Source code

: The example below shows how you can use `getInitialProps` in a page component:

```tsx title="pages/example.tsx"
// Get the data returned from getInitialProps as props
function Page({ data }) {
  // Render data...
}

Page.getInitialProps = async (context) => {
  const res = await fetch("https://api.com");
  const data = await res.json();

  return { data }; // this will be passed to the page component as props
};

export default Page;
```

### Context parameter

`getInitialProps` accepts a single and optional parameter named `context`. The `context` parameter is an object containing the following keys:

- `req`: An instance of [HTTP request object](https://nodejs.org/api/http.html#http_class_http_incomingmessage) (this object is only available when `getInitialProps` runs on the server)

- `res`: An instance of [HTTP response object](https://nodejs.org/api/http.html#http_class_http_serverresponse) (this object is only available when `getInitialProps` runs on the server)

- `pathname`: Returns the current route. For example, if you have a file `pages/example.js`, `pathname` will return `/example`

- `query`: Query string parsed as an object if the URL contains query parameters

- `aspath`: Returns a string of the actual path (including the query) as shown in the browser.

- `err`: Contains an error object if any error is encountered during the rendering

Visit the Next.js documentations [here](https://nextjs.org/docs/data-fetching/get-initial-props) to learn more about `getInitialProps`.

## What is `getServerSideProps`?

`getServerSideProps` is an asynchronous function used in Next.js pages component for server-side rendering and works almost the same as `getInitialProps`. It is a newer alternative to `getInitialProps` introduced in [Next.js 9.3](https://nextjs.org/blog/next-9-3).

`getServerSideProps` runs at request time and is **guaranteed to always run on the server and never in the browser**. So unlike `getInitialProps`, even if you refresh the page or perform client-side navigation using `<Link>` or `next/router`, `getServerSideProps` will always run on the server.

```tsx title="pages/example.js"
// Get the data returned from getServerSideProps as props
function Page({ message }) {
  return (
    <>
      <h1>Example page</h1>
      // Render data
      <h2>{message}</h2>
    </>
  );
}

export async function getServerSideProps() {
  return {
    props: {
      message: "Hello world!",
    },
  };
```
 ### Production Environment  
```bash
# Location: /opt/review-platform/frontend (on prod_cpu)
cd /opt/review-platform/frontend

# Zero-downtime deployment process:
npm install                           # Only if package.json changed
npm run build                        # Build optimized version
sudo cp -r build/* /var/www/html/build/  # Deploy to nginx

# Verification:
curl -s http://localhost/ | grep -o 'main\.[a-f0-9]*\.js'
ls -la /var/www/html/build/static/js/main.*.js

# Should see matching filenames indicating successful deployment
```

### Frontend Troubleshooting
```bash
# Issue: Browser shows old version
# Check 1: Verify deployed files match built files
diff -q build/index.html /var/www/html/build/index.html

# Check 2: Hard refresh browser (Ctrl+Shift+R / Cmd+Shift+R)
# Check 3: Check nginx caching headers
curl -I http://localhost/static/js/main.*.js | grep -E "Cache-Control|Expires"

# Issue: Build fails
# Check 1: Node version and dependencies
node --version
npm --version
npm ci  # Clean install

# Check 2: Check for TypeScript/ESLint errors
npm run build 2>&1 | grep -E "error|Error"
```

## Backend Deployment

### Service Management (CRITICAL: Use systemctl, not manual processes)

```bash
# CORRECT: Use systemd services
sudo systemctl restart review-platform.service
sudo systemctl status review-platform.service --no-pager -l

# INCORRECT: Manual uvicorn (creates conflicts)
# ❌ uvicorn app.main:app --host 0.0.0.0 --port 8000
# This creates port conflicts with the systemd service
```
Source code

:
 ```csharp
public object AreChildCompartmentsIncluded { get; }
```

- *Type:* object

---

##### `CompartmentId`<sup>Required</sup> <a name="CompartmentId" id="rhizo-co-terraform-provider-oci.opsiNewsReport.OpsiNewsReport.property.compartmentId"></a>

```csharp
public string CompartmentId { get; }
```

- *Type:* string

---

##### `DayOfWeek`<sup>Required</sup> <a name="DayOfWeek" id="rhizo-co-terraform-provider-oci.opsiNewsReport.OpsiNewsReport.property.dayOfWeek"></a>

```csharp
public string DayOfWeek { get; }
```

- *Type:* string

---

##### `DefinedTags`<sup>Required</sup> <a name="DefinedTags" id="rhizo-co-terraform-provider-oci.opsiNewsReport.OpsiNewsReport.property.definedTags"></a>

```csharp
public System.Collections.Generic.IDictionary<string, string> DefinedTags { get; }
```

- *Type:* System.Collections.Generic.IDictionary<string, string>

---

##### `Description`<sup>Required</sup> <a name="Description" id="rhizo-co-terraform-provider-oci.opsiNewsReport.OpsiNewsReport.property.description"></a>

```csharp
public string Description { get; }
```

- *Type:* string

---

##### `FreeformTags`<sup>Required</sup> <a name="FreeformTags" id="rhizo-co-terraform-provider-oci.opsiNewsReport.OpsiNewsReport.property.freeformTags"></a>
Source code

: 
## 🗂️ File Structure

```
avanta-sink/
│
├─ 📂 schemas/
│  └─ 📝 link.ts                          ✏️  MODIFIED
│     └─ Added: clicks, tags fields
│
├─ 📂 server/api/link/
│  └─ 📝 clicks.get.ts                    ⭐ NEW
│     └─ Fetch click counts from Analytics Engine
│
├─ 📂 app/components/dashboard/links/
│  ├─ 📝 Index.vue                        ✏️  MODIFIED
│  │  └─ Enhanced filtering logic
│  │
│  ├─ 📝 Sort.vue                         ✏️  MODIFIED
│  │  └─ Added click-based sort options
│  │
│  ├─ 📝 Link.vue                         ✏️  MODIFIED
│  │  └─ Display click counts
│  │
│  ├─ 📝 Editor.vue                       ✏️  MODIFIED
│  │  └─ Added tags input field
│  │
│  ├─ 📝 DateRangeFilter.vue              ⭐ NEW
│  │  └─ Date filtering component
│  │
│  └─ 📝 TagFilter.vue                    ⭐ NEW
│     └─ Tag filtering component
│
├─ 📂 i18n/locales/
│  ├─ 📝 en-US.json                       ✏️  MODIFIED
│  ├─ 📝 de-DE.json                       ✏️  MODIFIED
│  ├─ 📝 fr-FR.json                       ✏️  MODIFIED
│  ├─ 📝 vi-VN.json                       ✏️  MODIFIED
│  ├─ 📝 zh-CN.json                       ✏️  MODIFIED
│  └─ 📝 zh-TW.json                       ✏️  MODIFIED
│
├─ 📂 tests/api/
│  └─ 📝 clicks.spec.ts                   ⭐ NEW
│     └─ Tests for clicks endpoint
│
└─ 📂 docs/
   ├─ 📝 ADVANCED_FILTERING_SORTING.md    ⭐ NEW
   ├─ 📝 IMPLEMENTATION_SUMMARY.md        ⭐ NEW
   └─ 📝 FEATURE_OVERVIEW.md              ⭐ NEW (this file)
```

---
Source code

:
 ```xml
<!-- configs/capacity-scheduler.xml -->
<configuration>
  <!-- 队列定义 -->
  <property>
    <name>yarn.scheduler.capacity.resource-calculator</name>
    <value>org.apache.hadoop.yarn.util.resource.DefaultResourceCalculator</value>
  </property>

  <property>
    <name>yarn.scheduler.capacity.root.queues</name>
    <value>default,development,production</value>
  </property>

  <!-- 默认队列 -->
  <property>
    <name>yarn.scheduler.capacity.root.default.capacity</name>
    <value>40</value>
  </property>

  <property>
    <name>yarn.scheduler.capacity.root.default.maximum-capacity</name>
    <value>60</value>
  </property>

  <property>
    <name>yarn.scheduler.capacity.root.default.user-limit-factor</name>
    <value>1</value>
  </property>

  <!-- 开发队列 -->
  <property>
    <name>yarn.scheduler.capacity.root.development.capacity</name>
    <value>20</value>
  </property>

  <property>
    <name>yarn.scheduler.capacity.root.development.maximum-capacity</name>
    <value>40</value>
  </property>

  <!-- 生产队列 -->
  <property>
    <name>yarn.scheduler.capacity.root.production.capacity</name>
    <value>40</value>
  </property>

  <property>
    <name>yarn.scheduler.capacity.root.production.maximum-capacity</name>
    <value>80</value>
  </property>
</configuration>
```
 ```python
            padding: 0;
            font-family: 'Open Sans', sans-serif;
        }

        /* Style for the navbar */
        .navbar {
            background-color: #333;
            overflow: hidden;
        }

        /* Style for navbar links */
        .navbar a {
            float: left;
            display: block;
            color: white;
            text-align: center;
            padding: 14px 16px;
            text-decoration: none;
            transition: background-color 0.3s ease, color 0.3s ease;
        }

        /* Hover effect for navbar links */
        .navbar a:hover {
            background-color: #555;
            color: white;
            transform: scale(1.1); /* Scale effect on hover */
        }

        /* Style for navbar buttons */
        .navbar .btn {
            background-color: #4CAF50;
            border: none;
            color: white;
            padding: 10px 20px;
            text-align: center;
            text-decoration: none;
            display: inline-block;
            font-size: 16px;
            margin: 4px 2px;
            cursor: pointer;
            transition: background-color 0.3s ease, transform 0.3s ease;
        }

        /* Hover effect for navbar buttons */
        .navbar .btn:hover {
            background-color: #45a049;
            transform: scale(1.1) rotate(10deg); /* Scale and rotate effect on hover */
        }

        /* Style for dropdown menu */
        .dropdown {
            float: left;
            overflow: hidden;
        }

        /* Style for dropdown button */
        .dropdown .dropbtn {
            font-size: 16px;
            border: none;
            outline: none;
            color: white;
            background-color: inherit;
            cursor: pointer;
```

### Task instructions
Write the number of lines in the listing above that contain the word "MODIFIED". No other text should appear.

### Finished task
11